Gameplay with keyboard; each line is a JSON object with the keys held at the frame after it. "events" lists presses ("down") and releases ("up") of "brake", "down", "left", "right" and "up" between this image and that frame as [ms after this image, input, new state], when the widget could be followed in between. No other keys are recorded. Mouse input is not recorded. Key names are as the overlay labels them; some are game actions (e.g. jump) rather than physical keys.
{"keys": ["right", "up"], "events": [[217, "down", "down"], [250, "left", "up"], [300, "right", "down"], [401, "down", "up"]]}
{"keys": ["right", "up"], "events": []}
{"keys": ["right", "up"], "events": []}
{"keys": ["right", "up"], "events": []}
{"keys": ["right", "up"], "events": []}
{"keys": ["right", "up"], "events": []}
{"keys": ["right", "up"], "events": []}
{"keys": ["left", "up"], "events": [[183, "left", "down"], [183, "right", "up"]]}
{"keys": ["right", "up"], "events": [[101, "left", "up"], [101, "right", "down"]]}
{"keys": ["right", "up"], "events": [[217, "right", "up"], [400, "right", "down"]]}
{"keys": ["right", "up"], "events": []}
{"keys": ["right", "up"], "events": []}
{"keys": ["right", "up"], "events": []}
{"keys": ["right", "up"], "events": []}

※ ※ ※

WHAT NEEDS TO BE DONE
Search the records for the word "left" and copy out every line that holds it.

FINAL ANSWER
Gameplay with keyboard; each line is a JSON object with the keys held at the frame after it. "events" lists presses ("down") and releases ("up") of "brake", "down", "left", "right" and "up" between this image and that frame as [ms after this image, input, new state], when the widget could be followed in between. No other keys are recorded. Mouse input is not recorded. Key names are as the overlay labels them; some are game actions (e.g. jump) rather than physical keys.
{"keys": ["right", "up"], "events": [[217, "down", "down"], [250, "left", "up"], [300, "right", "down"], [401, "down", "up"]]}
{"keys": ["left", "up"], "events": [[183, "left", "down"], [183, "right", "up"]]}
{"keys": ["right", "up"], "events": [[101, "left", "up"], [101, "right", "down"]]}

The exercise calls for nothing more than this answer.